= Work required =
Extract every line of the records, starting at the very first line and continuing up to and including the line that contains "William Blake, è un’eccentrica". Reproduce the text verbatim and omit the pictures.

= Material provided =
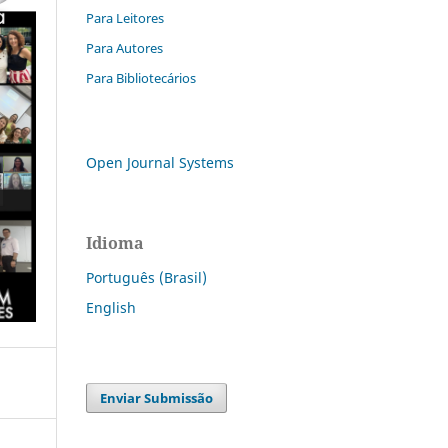
Para Leitores
Para Autores
Para Bibliotecários
Open Journal Systems
Idioma
Português (Brasil)
English
Enviar Submissão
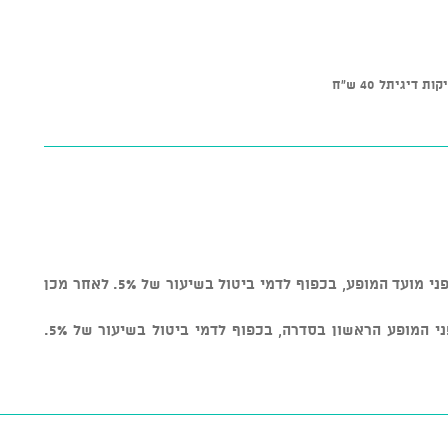
כרטיסים בודדים: ניתן לבטל עד שבוע לפני מועד המופע, בכפוף לדמי ביטול בשיעור של 5%. לאחר מכן
כרטיס לסדרה: ניתן לבטל עד יומיים לפני המופע הראשון בסדרה, בכפוף לדמי ביטול בשיעור של 5%.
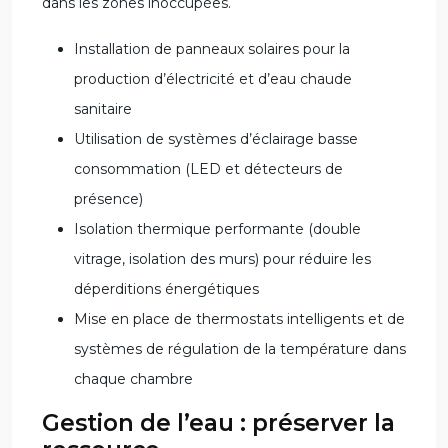
dans les zones inoccupées.
Installation de panneaux solaires pour la
production d’électricité et d’eau chaude
sanitaire
Utilisation de systèmes d’éclairage basse
consommation (LED et détecteurs de
présence)
Isolation thermique performante (double
vitrage, isolation des murs) pour réduire les
déperditions énergétiques
Mise en place de thermostats intelligents et de
systèmes de régulation de la température dans
chaque chambre
Gestion de l’eau : préserver la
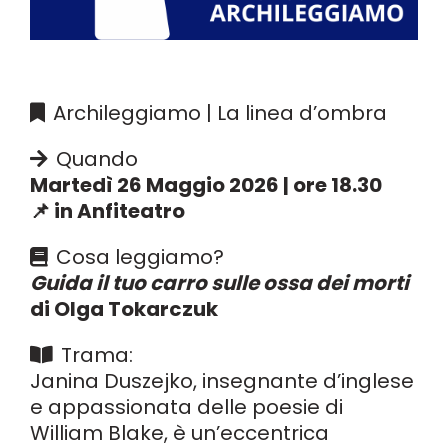
Archileggiamo | La linea d’ombra
Quando
Martedì 26 Maggio 2026 | ore 18.30
📌 in Anfiteatro
Cosa leggiamo?
Guida il tuo carro sulle ossa dei morti
di Olga Tokarczuk
Trama:
Janina Duszejko, insegnante d’inglese
e appassionata delle poesie di
William Blake, è un’eccentrica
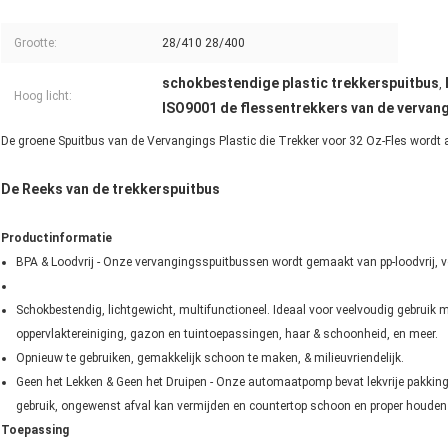
Grootte:
28/410 28/400
schokbestendige plastic trekkerspuitbus
,
Hoog licht:
ISO9001 de flessentrekkers van de vervan
De groene Spuitbus van de Vervangings Plastic die Trekker voor 32 Oz-Fles wordt
De Reeks van de trekkerspuitbus
Productinformatie
BPA & Loodvrij - Onze vervangingsspuitbussen wordt gemaakt van pp-loodvrij, voed
Schokbestendig, lichtgewicht, multifunctioneel. Ideaal voor veelvoudig gebruik m
oppervlaktereiniging, gazon en tuintoepassingen, haar & schoonheid, en meer.
Opnieuw te gebruiken, gemakkelijk schoon te maken, & milieuvriendelijk.
Geen het Lekken & Geen het Druipen - Onze automaatpomp bevat lekvrije pakkinge
gebruik, ongewenst afval kan vermijden en countertop schoon en proper houden
Toepassing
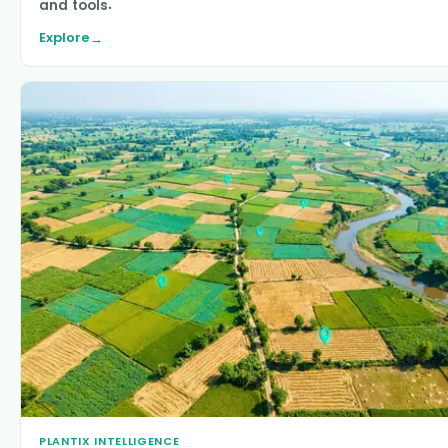
and tools.
Explore
→
PLANTIX INTELLIGENCE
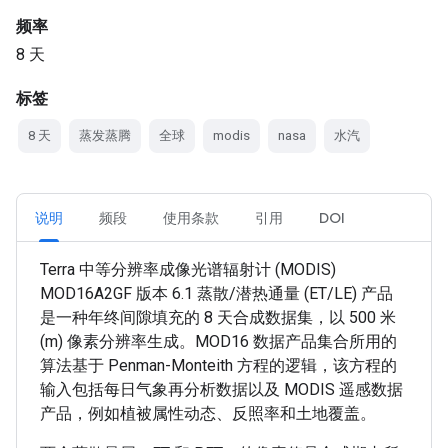
频率
8 天
标签
8 天
蒸发蒸腾
全球
modis
nasa
水汽
说明
频段
使用条款
引用
DOI
Terra 中等分辨率成像光谱辐射计 (MODIS)
MOD16A2GF 版本 6.1 蒸散/潜热通量 (ET/LE) 产品
是一种年终间隙填充的 8 天合成数据集，以 500 米
(m) 像素分辨率生成。MOD16 数据产品集合所用的
算法基于 Penman-Monteith 方程的逻辑，该方程的
输入包括每日气象再分析数据以及 MODIS 遥感数据
产品，例如植被属性动态、反照率和土地覆盖。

= Expected answer =
Para Leitores
Para Autores
Para Bibliotecários
Open Journal Systems
Idioma
Português (Brasil)
English
Enviar Submissão
כרטיסים בודדים: ניתן לבטל עד שבוע לפני מועד המופע, בכפוף לדמי ביטול בשיעור של 5%. לאחר מכן
כרטיס לסדרה: ניתן לבטל עד יומיים לפני המופע הראשון בסדרה, בכפוף לדמי ביטול בשיעור של 5%.
dans les zones inoccupées.
Installation de panneaux solaires pour la
production d’électricité et d’eau chaude
sanitaire
Utilisation de systèmes d’éclairage basse
consommation (LED et détecteurs de
présence)
Isolation thermique performante (double
vitrage, isolation des murs) pour réduire les
déperditions énergétiques
Mise en place de thermostats intelligents et de
systèmes de régulation de la température dans
chaque chambre
Gestion de l’eau : préserver la
Archileggiamo | La linea d’ombra
Quando
Martedì 26 Maggio 2026 | ore 18.30
📌 in Anfiteatro
Cosa leggiamo?
Guida il tuo carro sulle ossa dei morti
di Olga Tokarczuk
Trama:
Janina Duszejko, insegnante d’inglese
e appassionata delle poesie di
William Blake, è un’eccentrica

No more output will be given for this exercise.